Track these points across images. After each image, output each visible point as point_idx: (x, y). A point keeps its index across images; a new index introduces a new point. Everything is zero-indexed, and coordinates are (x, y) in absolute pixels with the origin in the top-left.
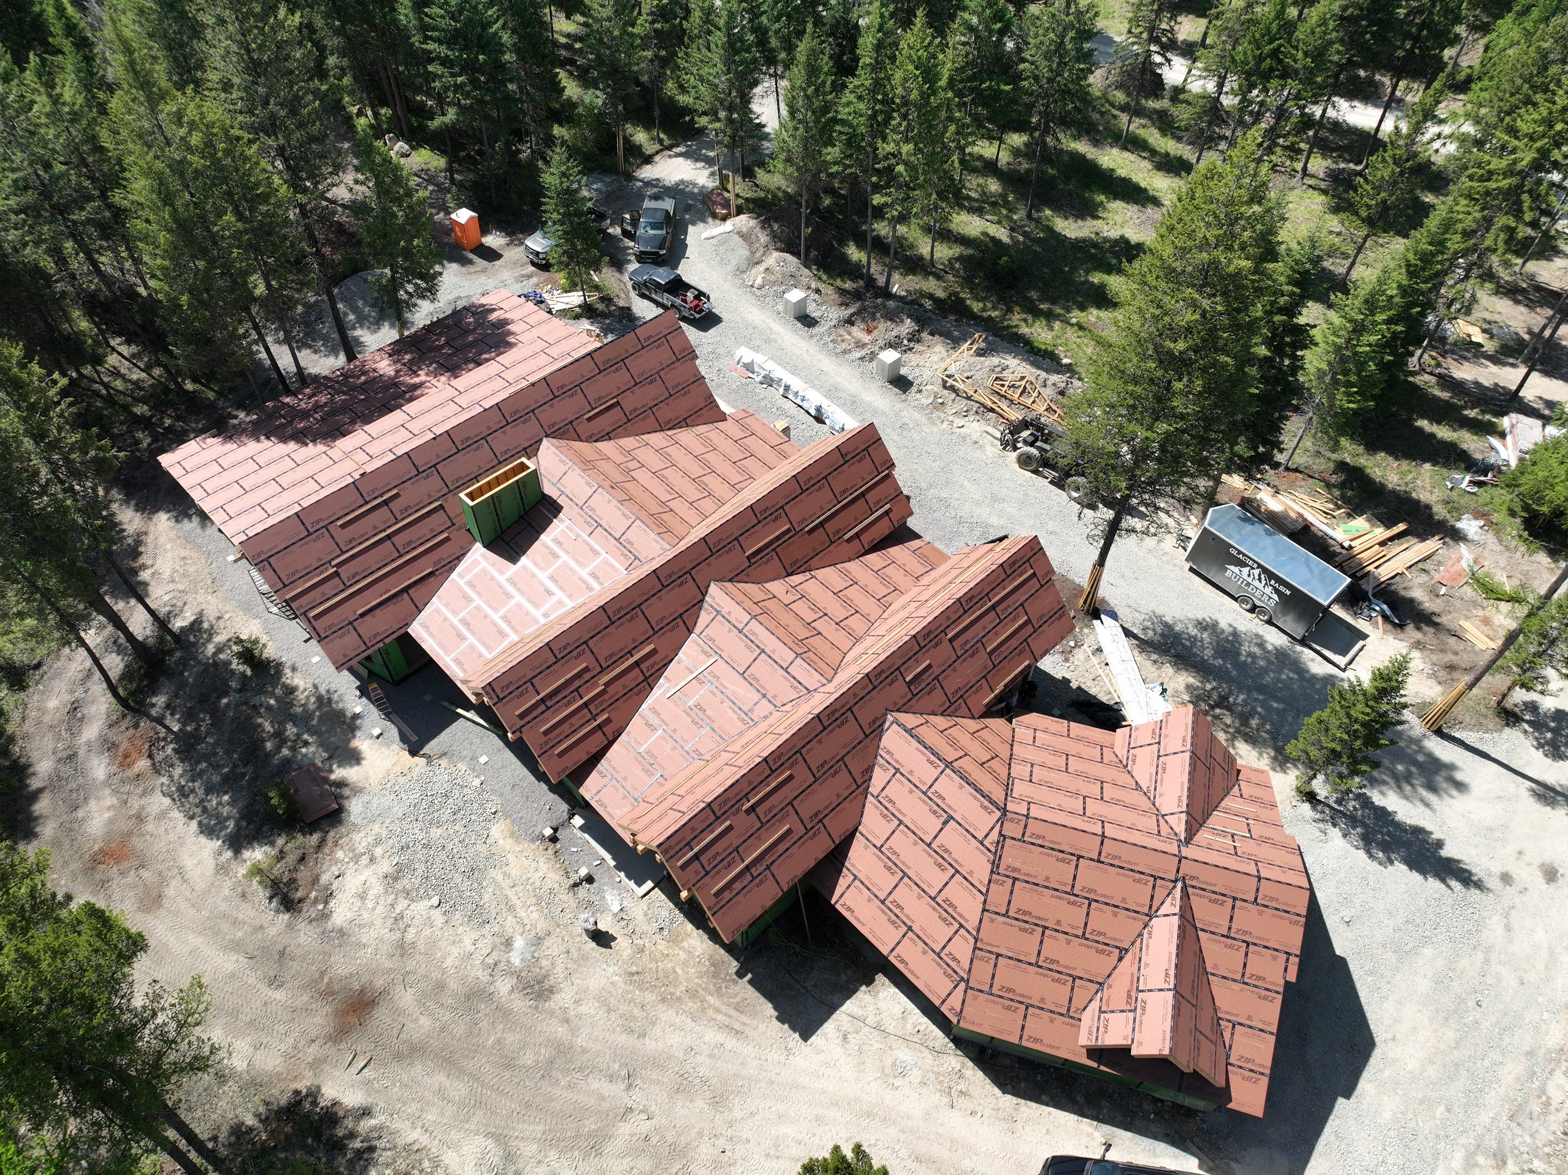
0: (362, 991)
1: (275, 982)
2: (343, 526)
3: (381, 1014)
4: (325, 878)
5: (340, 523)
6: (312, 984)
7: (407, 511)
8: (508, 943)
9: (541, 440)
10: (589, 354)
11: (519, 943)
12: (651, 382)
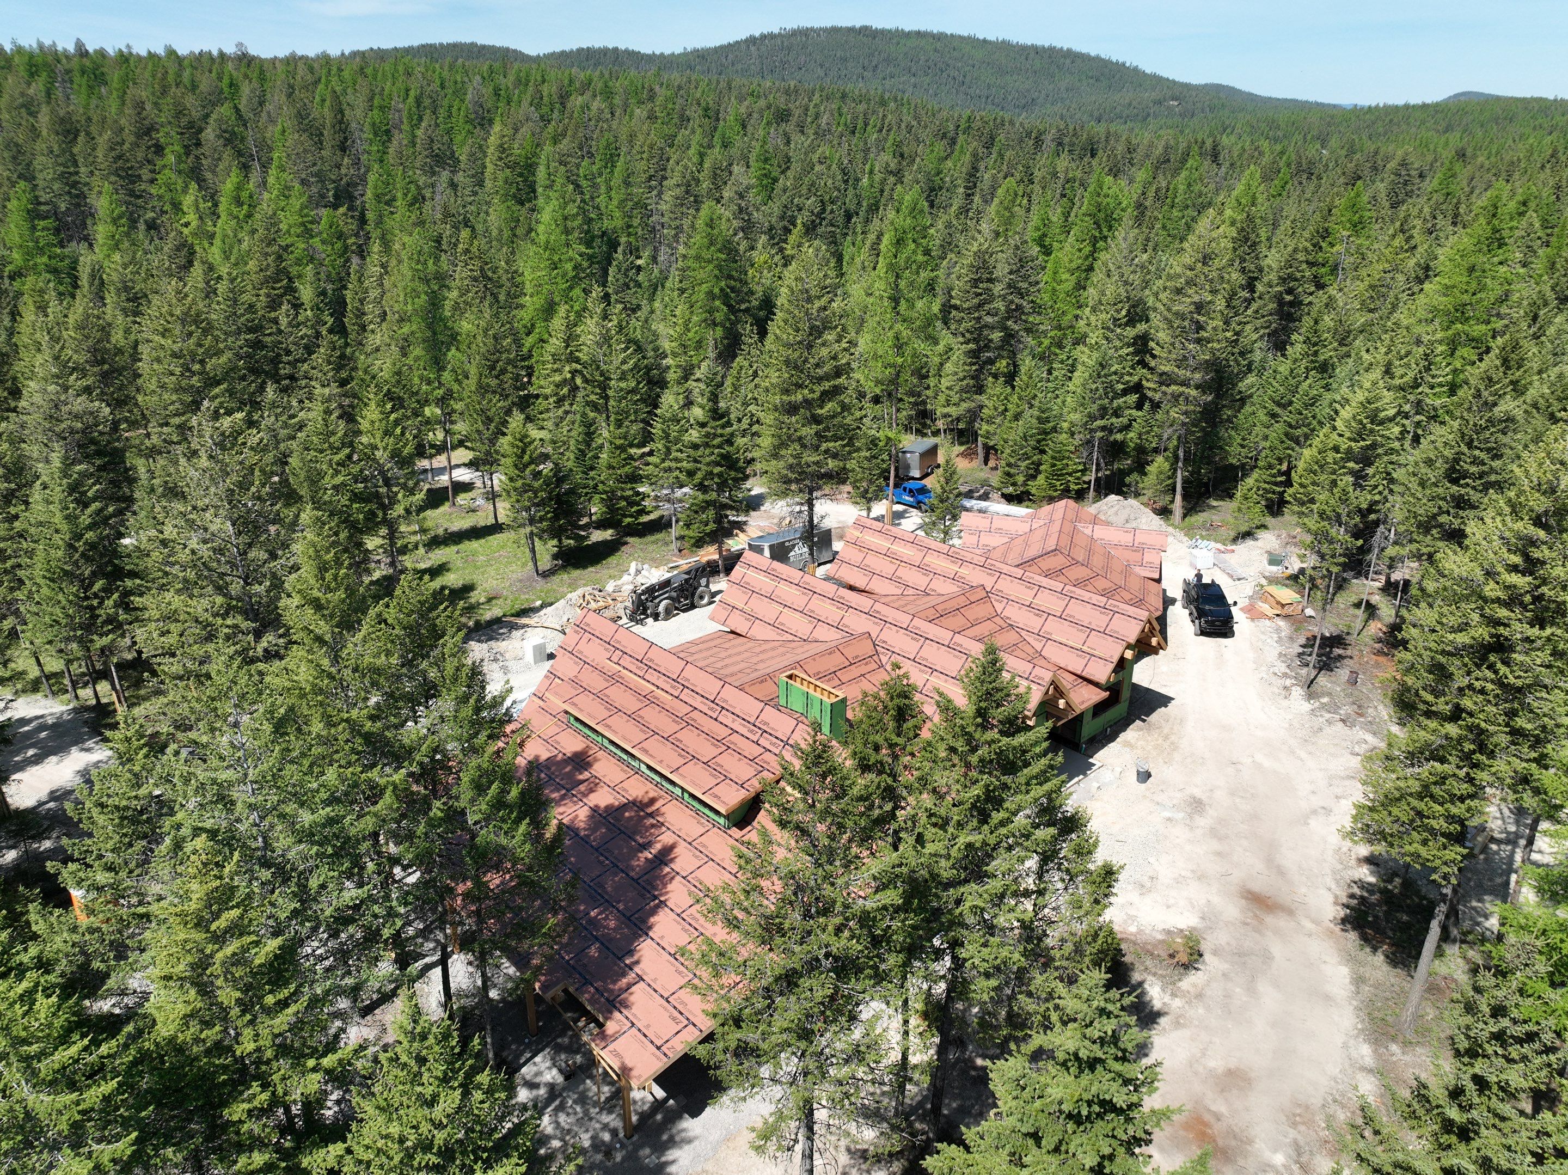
0: (1246, 898)
1: (1267, 958)
3: (1256, 887)
4: (1160, 937)
6: (1257, 930)
8: (1169, 819)
11: (1167, 814)
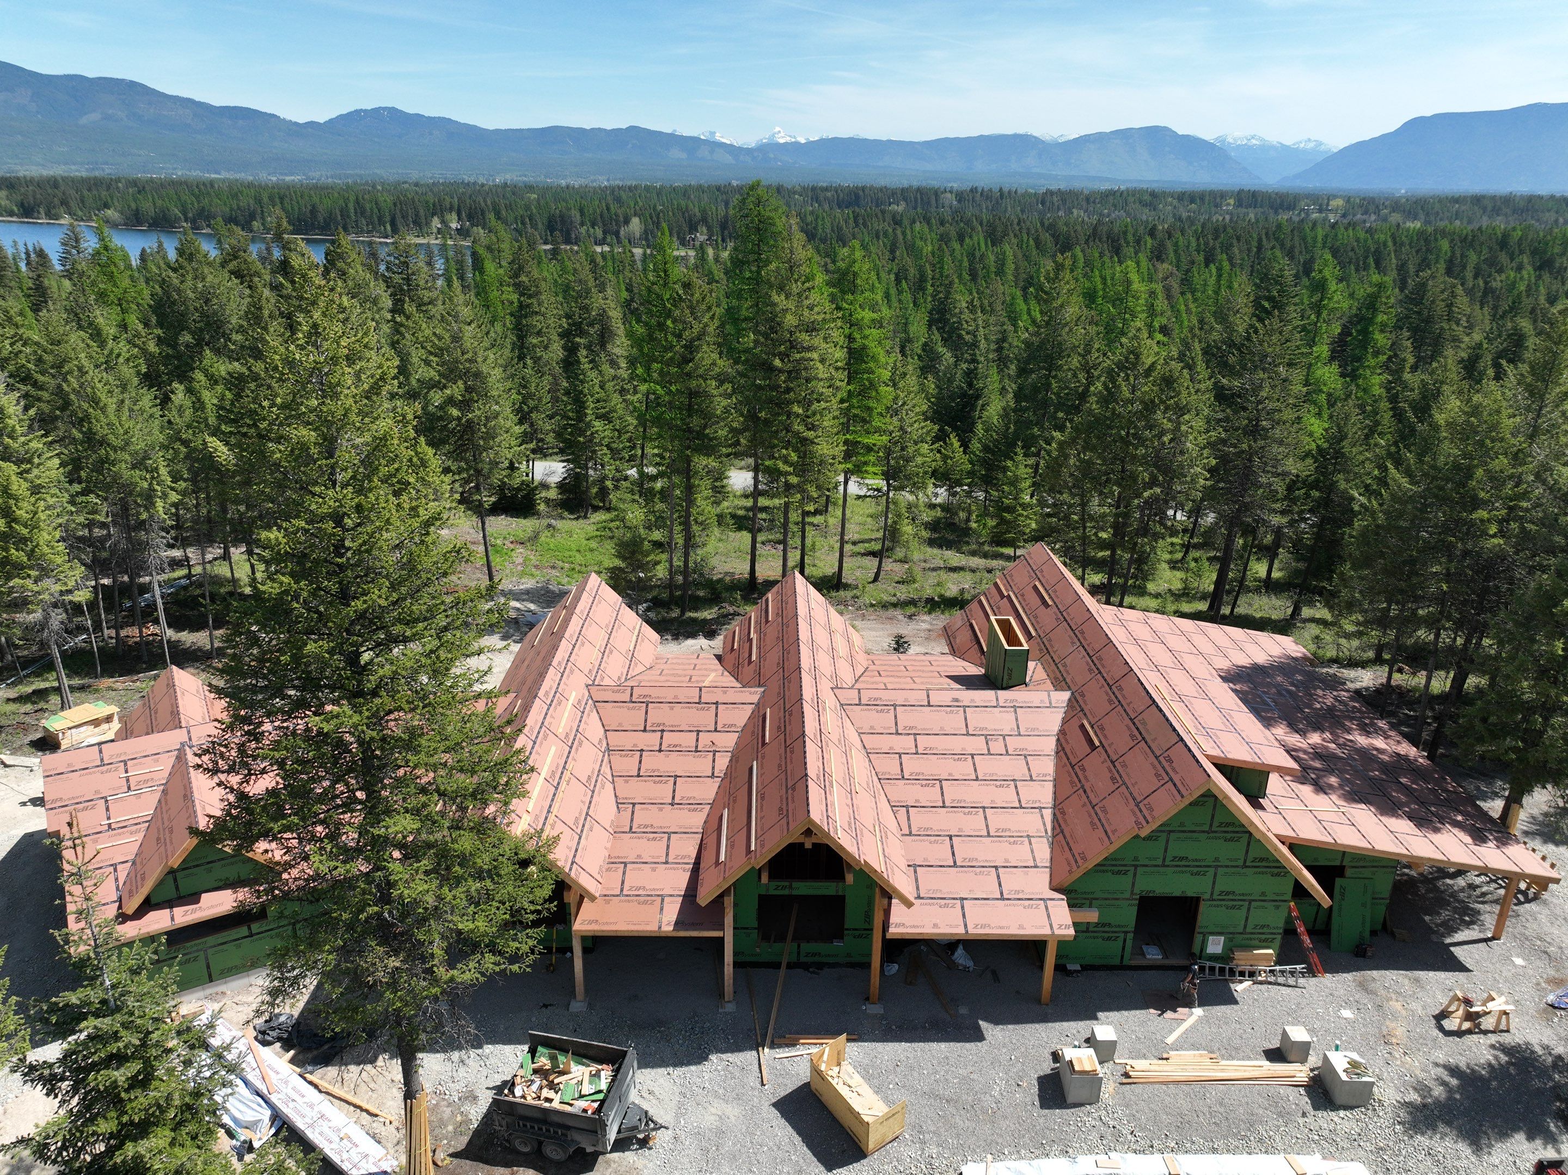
2: (1035, 588)
5: (1037, 583)
7: (1035, 618)
9: (1069, 688)
10: (1154, 701)
12: (1113, 779)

---*---

■ EXERCISE DETAILS ■
Would you copy out the material above exactly, without the pictures in it?

■ SOLUTION FOR THIS EXERCISE ■
Track these points across images. After each image, output each visible point as point_idx: (x, y). A point keeps its index across images; a new index introduces a new point. Everything is zero-indexed, and coordinates are (x, y) in absolute pixels with the origin in the top-left.
0: (362, 991)
1: (275, 982)
2: (343, 526)
3: (381, 1014)
4: (325, 878)
5: (340, 523)
6: (312, 984)
7: (407, 511)
8: (508, 943)
9: (541, 440)
10: (589, 354)
11: (519, 943)
12: (651, 382)
0: (1246, 898)
1: (1267, 958)
3: (1256, 887)
4: (1160, 937)
6: (1257, 930)
8: (1169, 819)
11: (1167, 814)
2: (1035, 588)
5: (1037, 583)
7: (1035, 618)
9: (1069, 688)
10: (1154, 701)
12: (1113, 779)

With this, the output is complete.